Trade with the EU would thereafter be on an equal basis, he said, which called for the expansion of the country's export base as well as improvement on product quality to enhance competitiveness on the international market.

Zimbabwe and the rest of the continent had enjoyed special preferences under the Lome Conventions in the form of guaranteed prices under Europe's Common Agriculture Policy.

The preferences mainly covered beef and sugar exports, but these had since been superseded by provision of the multilateral agreement of the General Agreement on Tariffs and Trade (GATT), known as the World Trade Organization.

"The effect of this development, coupled with the imposition of the illegal, declared and undeclared sanctions on Zimbabwe, necessitates a diversified export market strategy that not only includes the Look East Policy but also our friends in South America," the president said.

A number of memoranda had been signed with cooperating partners from the Far East, which should be translated into "concrete action for our mutual economic benefit," he said.

The launch of the Zimbabwe-China Business Council (ZCBC) at the end of September was testimony to the country's commitment to trade with countries from the Far East, he added.

Dataset entries
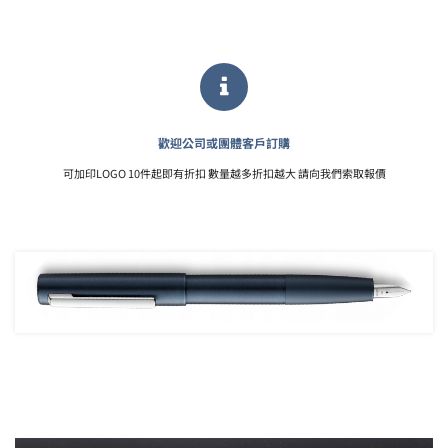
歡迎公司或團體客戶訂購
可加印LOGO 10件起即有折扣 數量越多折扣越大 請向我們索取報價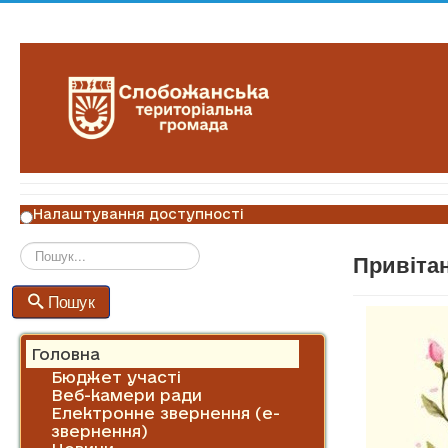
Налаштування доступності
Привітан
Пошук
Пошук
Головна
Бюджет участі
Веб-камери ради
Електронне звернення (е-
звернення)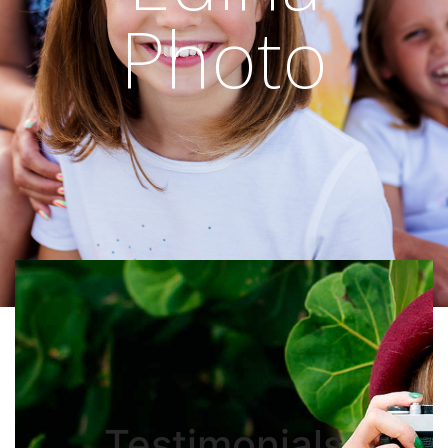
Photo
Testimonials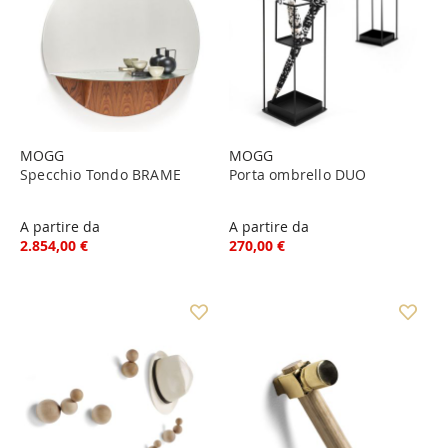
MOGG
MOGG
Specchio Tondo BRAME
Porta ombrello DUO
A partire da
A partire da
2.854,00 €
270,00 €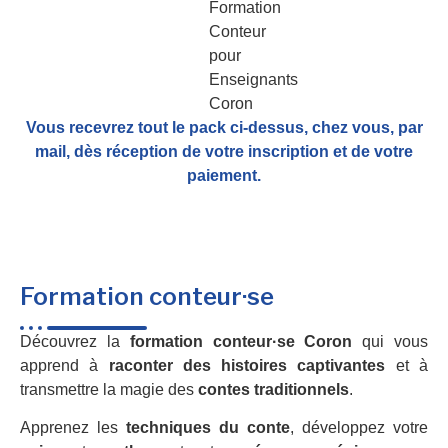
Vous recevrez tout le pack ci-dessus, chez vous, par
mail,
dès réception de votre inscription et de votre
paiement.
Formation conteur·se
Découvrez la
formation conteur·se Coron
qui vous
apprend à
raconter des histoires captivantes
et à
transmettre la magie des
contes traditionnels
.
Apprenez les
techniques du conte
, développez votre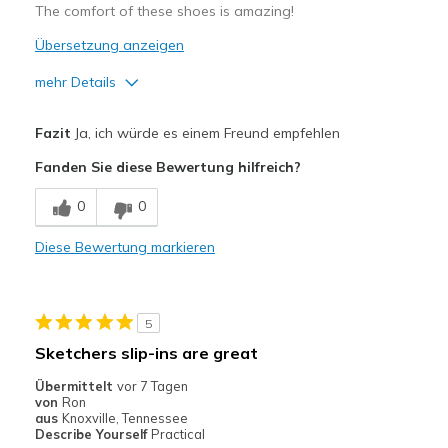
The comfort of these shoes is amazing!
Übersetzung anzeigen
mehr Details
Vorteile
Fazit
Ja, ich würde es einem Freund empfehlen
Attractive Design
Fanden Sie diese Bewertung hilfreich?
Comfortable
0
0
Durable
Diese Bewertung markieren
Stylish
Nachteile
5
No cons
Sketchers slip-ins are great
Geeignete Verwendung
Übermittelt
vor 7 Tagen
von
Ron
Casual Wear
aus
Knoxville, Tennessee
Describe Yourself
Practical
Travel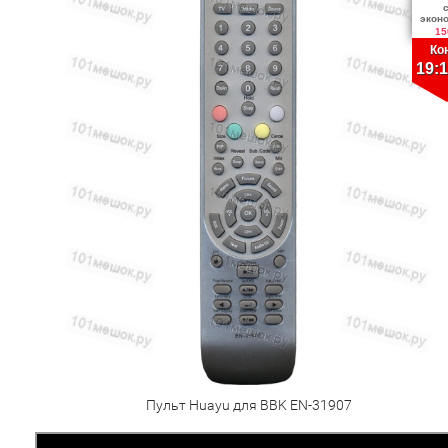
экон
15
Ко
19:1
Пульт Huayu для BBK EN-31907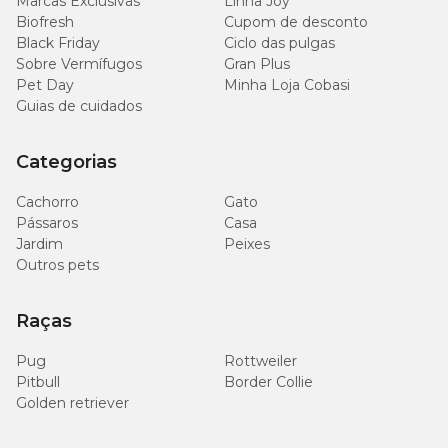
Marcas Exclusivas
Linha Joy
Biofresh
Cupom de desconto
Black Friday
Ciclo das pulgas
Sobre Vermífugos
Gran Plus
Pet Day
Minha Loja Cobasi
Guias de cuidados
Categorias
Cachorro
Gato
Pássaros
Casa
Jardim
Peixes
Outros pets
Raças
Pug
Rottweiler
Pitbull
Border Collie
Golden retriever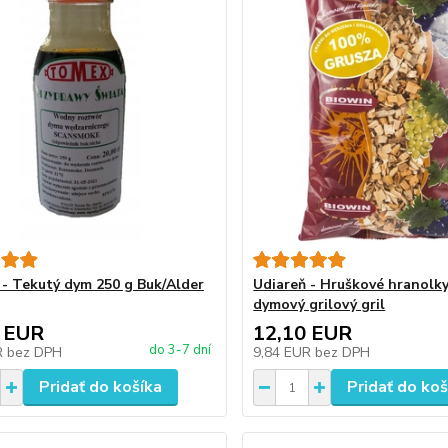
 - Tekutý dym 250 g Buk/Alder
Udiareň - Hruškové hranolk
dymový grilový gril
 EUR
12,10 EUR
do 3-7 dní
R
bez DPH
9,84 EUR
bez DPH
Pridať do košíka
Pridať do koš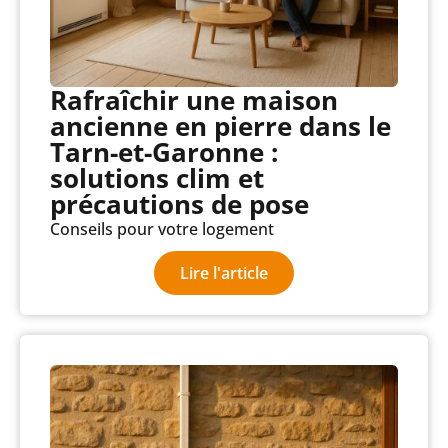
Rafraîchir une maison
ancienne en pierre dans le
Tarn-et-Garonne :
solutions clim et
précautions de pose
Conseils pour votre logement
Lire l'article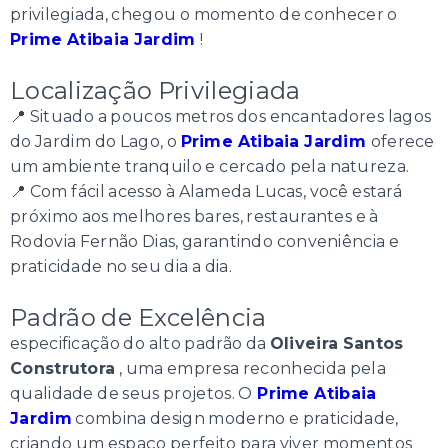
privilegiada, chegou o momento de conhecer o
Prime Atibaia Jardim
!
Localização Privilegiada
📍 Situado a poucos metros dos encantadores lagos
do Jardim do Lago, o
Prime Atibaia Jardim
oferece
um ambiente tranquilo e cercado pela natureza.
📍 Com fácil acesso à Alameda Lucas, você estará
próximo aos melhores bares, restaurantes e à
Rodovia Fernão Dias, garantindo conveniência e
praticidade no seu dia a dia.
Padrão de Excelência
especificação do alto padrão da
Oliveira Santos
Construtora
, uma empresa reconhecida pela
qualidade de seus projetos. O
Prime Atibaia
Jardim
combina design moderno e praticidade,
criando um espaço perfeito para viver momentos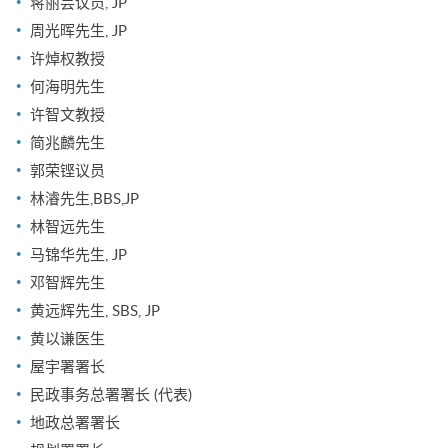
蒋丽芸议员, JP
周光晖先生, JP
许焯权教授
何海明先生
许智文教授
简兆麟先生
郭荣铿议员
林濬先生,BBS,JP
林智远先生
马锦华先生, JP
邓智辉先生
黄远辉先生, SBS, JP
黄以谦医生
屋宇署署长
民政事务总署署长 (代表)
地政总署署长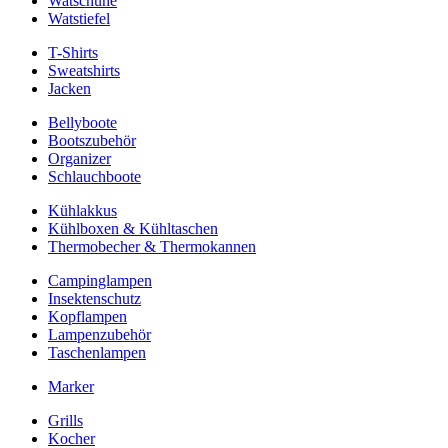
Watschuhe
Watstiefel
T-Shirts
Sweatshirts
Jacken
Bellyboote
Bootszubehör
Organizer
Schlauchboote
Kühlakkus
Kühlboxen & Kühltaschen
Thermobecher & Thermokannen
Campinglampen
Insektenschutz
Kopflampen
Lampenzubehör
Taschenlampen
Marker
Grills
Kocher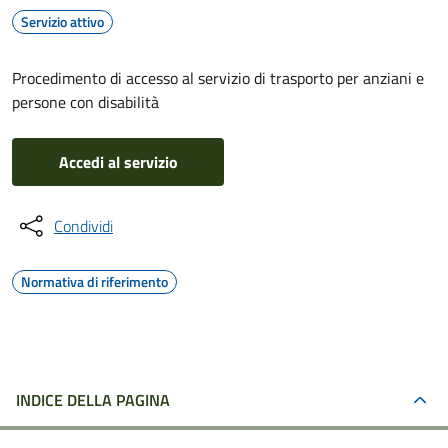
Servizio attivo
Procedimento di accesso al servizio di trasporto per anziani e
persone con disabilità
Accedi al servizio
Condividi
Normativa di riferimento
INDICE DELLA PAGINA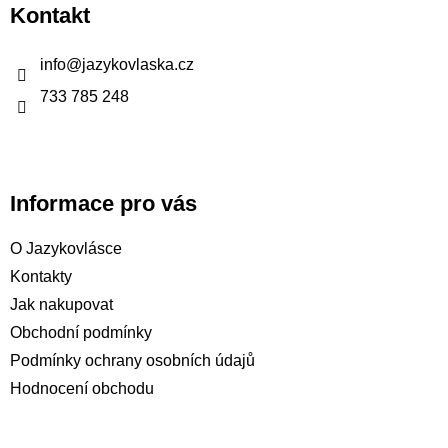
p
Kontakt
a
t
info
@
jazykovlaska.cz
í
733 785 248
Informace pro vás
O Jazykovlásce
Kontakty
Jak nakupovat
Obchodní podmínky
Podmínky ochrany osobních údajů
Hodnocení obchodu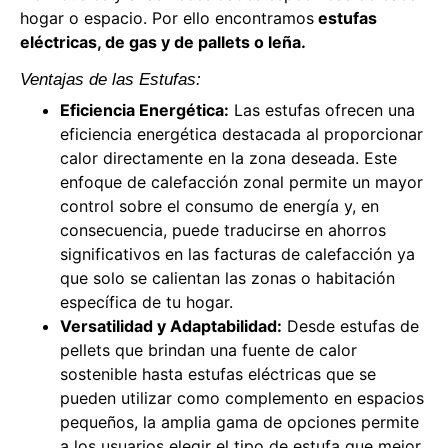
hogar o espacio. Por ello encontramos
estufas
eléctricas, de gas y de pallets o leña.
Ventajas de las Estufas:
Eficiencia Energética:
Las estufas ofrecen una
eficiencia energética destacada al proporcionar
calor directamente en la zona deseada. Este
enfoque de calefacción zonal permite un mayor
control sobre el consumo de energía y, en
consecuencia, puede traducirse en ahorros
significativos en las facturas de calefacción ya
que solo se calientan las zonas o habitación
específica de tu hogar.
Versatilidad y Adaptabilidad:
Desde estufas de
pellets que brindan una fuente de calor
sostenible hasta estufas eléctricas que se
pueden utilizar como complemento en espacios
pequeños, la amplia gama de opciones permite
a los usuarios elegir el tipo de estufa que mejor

Work order 1
Copy the passage on Zimbabwe's trade outlook, starting at "Zimbabwe and the" and ending at "Common Agriculture Policy.".
Work order 2
Summarize the passage on Zimbabwe's trade outlook in two sentences.

Expected answer 1
Zimbabwe and the rest of the continent had enjoyed special preferences under the Lome Conventions in the form of guaranteed prices under Europe's Common Agriculture Policy.

Expected answer 2
With trade with the EU to be on an equal basis and the special preferences of the Lome Conventions superseded by the World Trade Organization agreement, Zimbabwe must expand its export base, improve product quality, and pursue a diversified export market strategy that includes the Look East Policy and South America. Memoranda signed with Far East partners should become concrete action, and the launch of the Zimbabwe-China Business Council showed the country's commitment to trade with that region.